Grandpa somehow found the offender and invited him into the nearby woods for a man-to-man talk. The story goes that Grandpa used his pocketknife and slit the boy’s scrotum – just a little. As the young man blubbered and begged to go to the hospital, Grandpa evenly explained Martha’s value to Grandpa. How she could never be replaced. How important it was to him that she remain a virgin until she married. His wife’s heart would break if anything bad happened to Martha. How Grandpa wouldn’t allow it to. If the sobbing youth uttered a negative word about Martha to anyone or even tried to speak to her again, he’d receive a final visit from Grandpa. No one would ever see or hear from the boy again. His body would never be found.

Grandpa wrung a devil’s pact from the teenager. The stipulations were unambiguous: If you don’t agree to these terms, I won’t leave you to die alone; that wouldn’t be human. I’ll stay till you draw your last breath. If you do agree, I’ll drive you to the hospital and take care of your bill. No one need ever know.

The sixteen-year-old chose to live. Grandpa drove him to the same hospital where Grandma worked. One of the doctors there stitched him up. This was a simpler time in history. No questions were asked, no bill was presented.

The simple man returned home, satisfied that the sanctity of his family was intact and all was well in his simple world.
* * *
Years after Martha met and married my Dad and I’d been born, Grandpa worked as a security guard for the local Catholic hospital. It was located in a section of town populated by the shadier citizens – prostitutes, gamblers, drug users. The good sisters found homes for unwanted babies and promised treatment for anyone who asked. The hospital’s doors remained unlocked at night.

One time while making his rounds in the early morning hours, Grandpa heard a strange noise and looked in a rarely used room. A large black man with his slacks down at his knees held a knife to the throat of a nun he had pinned to the tiled floor. The rumor passed by the Director of Nursing was the nun heard the door open and instantly her attacker fell away, as if God Himself had struck him down. The sister said a muffled voice assured her she was safe and that no one knew. Before she could straighten her habit or even sit up, her attacker was dragged from the room and the door closed.

That same night, the doctor on call treated a large black man for a fractured skull. The man said he’d been jumped in the alley outside the hospital and didn’t know who was responsible. He recovered from his injuries but died a year later when he lost a knife fight with two other men.

The nuns regarded Grandpa differently after that night. He was the best-treated security guard at St. Francis Hospital until his retirement. Grandpa said he didn’t know which sister it had been, and it didn’t matter. She represented Laura, or Martha, or me. She was a woman in trouble and he was there at the right time to help. It was his duty. He was a simple man.
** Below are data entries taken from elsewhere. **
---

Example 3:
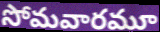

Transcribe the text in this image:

సోమవారమూ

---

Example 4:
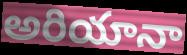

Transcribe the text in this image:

అరియానా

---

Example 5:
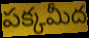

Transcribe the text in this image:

పక్కమీద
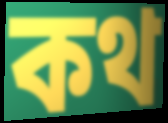
কথ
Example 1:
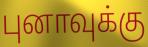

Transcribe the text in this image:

புனாவுக்கு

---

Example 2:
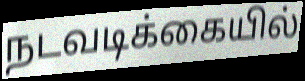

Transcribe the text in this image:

நடவடிக்கையில்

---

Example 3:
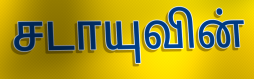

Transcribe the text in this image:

சடாயுவின்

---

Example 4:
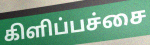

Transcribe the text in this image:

கிளிப்பச்சை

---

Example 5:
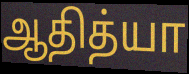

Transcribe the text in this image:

ஆதித்யா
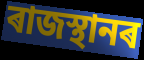
ৰাজস্থানৰ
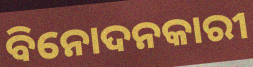
ବିନୋଦନକାରୀ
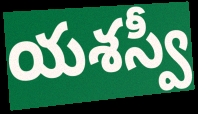
యశస్వీ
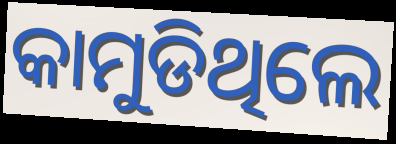
କାମୁଡିଥିଲେ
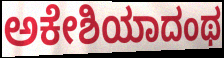
ಅಕೇಶಿಯಾದಂಥ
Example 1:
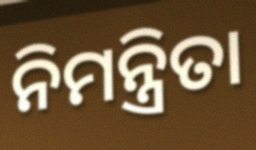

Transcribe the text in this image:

ନିମନ୍ତ୍ରିତା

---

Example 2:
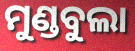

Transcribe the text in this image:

ମୁଣ୍ଡବୁଲା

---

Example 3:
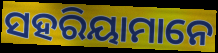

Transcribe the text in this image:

ସହରିୟାମାନେ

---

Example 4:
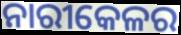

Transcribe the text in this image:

ନାରୀକେଳର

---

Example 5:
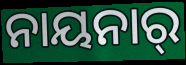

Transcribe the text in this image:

ନାୟନାର୍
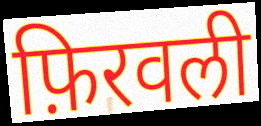
फ़िरवली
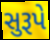
સુરૂપે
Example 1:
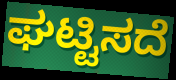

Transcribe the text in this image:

ಘಟ್ಟಿಸದೆ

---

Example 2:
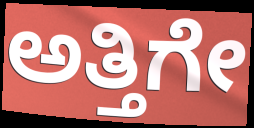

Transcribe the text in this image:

ಅತ್ತಿಗೇ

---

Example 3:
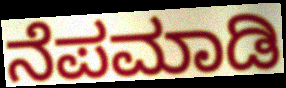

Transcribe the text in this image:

ನೆಪಮಾಡಿ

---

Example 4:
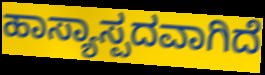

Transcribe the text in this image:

ಹಾಸ್ಯಾಸ್ಪದವಾಗಿದೆ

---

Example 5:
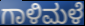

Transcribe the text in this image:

ಗಾಳಿಮಳೆ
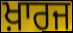
ਖ਼ਾਰਜ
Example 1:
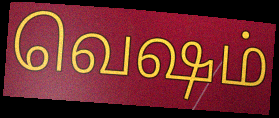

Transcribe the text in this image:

வெஷம்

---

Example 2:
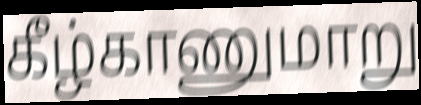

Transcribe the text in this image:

கீழ்காணுமாறு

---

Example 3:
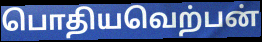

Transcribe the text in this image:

பொதியவெற்பன்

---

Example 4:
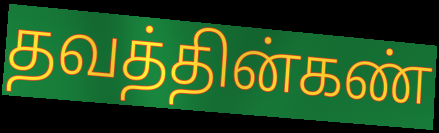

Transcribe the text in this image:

தவத்தின்கண்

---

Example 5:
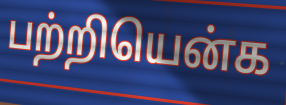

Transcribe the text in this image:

பற்றியென்க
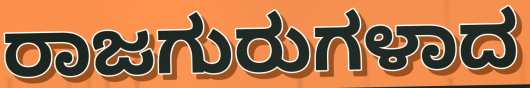
ರಾಜಗುರುಗಳಾದ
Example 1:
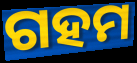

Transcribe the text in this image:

ଗହମ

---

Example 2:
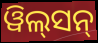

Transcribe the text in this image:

ୱିଲ୍‌ସନ୍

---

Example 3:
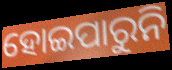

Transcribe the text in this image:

ହୋଇପାରୁନି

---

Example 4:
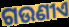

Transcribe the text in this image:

ଗଉଣୀଏ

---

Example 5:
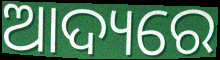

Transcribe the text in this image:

ଆଦ୍ୟରେ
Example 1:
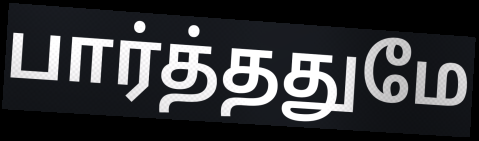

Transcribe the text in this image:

பார்த்ததுமே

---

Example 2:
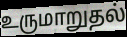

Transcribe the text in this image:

உருமாறுதல்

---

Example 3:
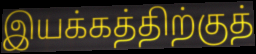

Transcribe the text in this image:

இயக்கத்திற்குத்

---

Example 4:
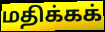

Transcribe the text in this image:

மதிக்கக்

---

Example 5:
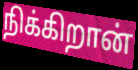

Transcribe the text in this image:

நிக்கிறான்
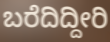
ಬರೆದಿದ್ದೀರಿ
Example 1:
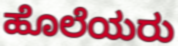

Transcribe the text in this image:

ಹೊಲೆಯರು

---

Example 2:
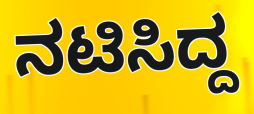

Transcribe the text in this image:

ನಟಿಸಿದ್ದ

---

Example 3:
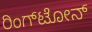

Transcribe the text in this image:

ರಿಂಗ್‌ಟೋನ್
When Grandpa died, I inherited his blackjack. Barely eight inches long, it weighed about two pounds. Just a handle and a lead-filled spring bound in braided black leather. It was a simple weapon for a simple man.
© 2004-5 Ginger Hamilton Caudill

3 comments:

Anonymous said...

I am very sure , that you would like my gramps, had you met, as well my dear. :> D

Mick Craig said...

Great piece. I feel I knew him, which is, I think, the best compliment you can pay a character sketch.

And special kudos for
"Grandpa slid the bead on his momma’s moral abacus to the bad column"

Ginger said...

Thank you, Mick. He was one of the most profound influences in my life. I hope I portrayed him fairly.